Tight tempos and a hot-running finale

The fact that Hengelbrock comes from the early music scene is not necessarily evident in the first and second symphonies here. The tight tempos are most likely to speak for this – which goes so far that the finale of the second runs hot in an overflowing furor. Hengelbrock aims to degrease the sound. But the result is not necessarily delicate: this Brahms comes from the music booth. The guest gives space to the solos, but also pauses in tasteful rubati. Otherwise, Hengelbrock brings quite a train into the evening, the graceful Allegretto of the First sounds like a loose trot across a meadow of flowers. In the finale, he gladly accepts the offers from the orchestra, and the famous anthemic melody is allowed to unfold quite naturally. In any case, it is rare for the first to be played with its theatrical final cracker before the break. But the BR is relying entirely on the correct sequence for its Brahms cycle, which was originally to be conducted by Herbert Blomstedt – in the coming week, Simone Young will be in charge of numbers three and four.

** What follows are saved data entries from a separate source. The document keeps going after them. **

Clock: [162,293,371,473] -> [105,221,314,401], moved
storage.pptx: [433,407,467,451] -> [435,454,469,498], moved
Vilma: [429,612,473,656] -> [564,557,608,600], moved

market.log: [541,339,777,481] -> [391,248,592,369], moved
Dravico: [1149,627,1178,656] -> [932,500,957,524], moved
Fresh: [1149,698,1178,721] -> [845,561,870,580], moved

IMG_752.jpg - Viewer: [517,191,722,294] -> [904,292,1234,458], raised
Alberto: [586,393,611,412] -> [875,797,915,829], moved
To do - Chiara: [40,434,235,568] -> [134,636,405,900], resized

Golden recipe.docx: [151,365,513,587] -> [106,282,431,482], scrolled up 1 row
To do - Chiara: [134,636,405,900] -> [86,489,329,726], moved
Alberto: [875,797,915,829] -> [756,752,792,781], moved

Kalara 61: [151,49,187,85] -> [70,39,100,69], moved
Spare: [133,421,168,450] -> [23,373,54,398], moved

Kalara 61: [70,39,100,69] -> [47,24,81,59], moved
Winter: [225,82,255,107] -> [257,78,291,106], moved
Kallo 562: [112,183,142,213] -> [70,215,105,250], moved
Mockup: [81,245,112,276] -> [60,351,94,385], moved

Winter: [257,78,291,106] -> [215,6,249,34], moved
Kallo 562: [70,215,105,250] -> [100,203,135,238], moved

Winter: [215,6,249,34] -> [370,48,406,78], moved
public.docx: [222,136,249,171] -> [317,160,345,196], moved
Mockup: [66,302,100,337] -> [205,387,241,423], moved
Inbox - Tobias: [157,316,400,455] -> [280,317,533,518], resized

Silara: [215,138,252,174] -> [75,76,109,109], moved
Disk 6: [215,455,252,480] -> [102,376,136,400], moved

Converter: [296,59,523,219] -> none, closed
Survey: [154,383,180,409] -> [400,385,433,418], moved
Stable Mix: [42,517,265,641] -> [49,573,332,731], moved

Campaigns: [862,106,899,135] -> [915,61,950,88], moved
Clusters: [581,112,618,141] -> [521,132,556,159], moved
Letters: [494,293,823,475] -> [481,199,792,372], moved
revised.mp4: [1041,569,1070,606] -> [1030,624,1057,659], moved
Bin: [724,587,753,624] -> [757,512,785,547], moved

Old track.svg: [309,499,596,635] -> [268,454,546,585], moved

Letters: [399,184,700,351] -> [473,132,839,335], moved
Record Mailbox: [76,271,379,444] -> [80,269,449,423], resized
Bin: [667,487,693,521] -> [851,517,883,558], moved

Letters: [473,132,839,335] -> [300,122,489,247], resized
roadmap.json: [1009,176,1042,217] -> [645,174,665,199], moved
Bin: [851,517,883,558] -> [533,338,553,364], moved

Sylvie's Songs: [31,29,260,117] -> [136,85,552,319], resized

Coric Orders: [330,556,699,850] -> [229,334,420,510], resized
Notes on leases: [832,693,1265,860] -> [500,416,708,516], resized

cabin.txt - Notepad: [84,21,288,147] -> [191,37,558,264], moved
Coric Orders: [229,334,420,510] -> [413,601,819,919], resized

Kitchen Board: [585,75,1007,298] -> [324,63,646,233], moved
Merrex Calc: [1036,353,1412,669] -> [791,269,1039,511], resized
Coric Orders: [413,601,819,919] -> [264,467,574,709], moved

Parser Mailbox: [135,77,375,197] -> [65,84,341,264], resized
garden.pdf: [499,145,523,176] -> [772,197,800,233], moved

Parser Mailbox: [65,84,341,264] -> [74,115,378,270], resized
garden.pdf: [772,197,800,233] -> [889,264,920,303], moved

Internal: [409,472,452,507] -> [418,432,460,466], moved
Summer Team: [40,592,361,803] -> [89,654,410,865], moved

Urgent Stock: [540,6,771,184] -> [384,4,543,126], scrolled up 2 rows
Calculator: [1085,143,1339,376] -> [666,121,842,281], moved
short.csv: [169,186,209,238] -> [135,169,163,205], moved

In the meantime, his colleague Hengelbrock is also puzzling: as vehement and substantial as Brahms sounds, much of it is fleeting to the point of unsteadiness – which is largely due to the percussion technique. Only rarely does Hengelbrock appear centered and grounded. It is a sudden, selective sorrow that one pursues. Even for the BR Symphony Orchestra, this is not always easy. Even with repertoire hits like these, such a weatherproof ensemble would need more orientation and structure. Or Buddhist sovereignty, as Zubin Mehta is cultivating in his Brahms cycle with the Munich Philharmonic.